- _Requirement 1_: According to the sports media rights excerpt, on what dates do the Milan-Cortina Winter Olympics run?
- _Requirement 2_: Duplicate the sports media rights excerpt word for word, taking everything from "For team operators, the" down to "World Cup run.".

[Excerpt provided — start]

What matters here is not the headline number but the composition. Rights growth is narrowing to a handful of tentpole events and top-tier domestic leagues, while second-division properties and non-Olympic winter sports continue to face flat or declining guarantees. The gap between Tier 1 and Tier 2 inventory is widening faster than at any point since streaming fragmentation began in 2019. A network executive sizing a regional soccer package told colleagues last month the bid spread between ESPN's opening offer and the next-highest bidder was 38%, the widest margin he'd tracked in 11 years. That dynamic is baked into the 2026 projection.
For team operators, the implication is straightforward: league-level media deals are doing the revenue work that local rights used to carry. NBA teams banking on regional sports network upside beyond 2025 are recalibrating projections downward by 12-18% in some markets, while expecting the national pot to offset most of the loss. The Winter Olympics and World Cup create halo effects—sponsor activation budgets rise, digital engagement spikes, casual fans return—but those benefits accrue unevenly. A Western Conference NHL team sees almost no measurable lift from a February Games in Italy; a men's national team player's club valuation, meanwhile, can move 15-20% on a deep World Cup run.
Sponsors are watching renewal windows in Q2 and Q3 of 2025, when several North American deals come up for mid-term review. If rights holders push through another 8-10% increase in 2027, the model assumes continued subscriber growth in streaming bundles and sustained advertiser demand for live sports. Both assumptions are softer than they were 18 months ago. One media buyer working the NHL Canada file said his team is modeling 5-7% annual growth through 2030, down from 9-11% in the last cycle, reflecting slower-than-expected cord-cutting replacement rates among younger demos.
The Milan-Cortina Winter Olympics run February 6-22, 2026. FIFA's World Cup kicks off June 11, with the final July 19. MLB's current deal expires in 2028, but the league has signaled interest in early conversations if the 2026 market shows strength. The NBA's mid-cycle windows open in October 2025.
Three things happen next: IOC announces final regional sublicensing for Milan-Cortina by late March; FIFA confirms North American broadcast assignments for the 48-team format by mid-April; and NBA teams start seeing revised revenue-sharing projections in May, which will tell front offices whether the $67.3 billion top line translates to $4-6 million more per franchise or gets absorbed in league-level digital infrastructure spend.
The takeaway
**$67.3B** in 2026 rights fees concentrates in Olympics, World Cup, and top leagues, widening the Tier 1 gap while regional deals decline.

[Excerpt provided — finish]
[Recorded information — start]

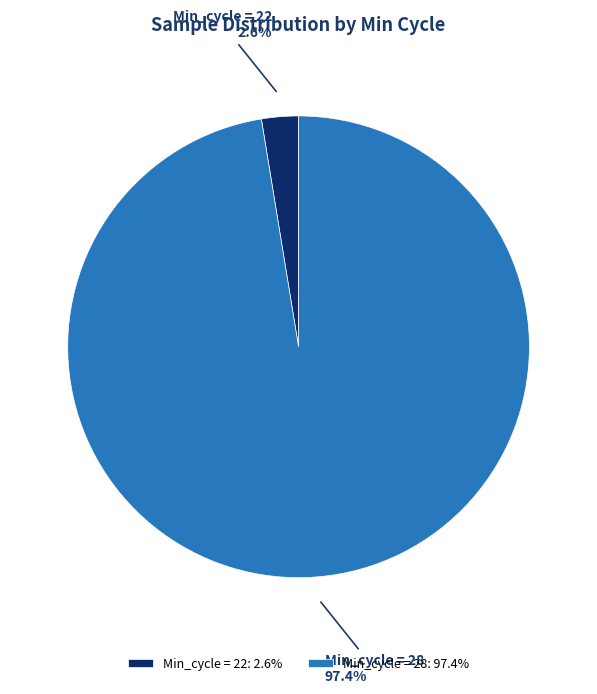

What percentage do Min_cycle = 22 and Min_cycle = 28 together represent?

100.0%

[Recorded information — finish]

- _Output 1_: February 6-22, 2026.

- _Output 2_:
For team operators, the implication is straightforward: league-level media deals are doing the revenue work that local rights used to carry. NBA teams banking on regional sports network upside beyond 2025 are recalibrating projections downward by 12-18% in some markets, while expecting the national pot to offset most of the loss. The Winter Olympics and World Cup create halo effects—sponsor activation budgets rise, digital engagement spikes, casual fans return—but those benefits accrue unevenly. A Western Conference NHL team sees almost no measurable lift from a February Games in Italy; a men's national team player's club valuation, meanwhile, can move 15-20% on a deep World Cup run.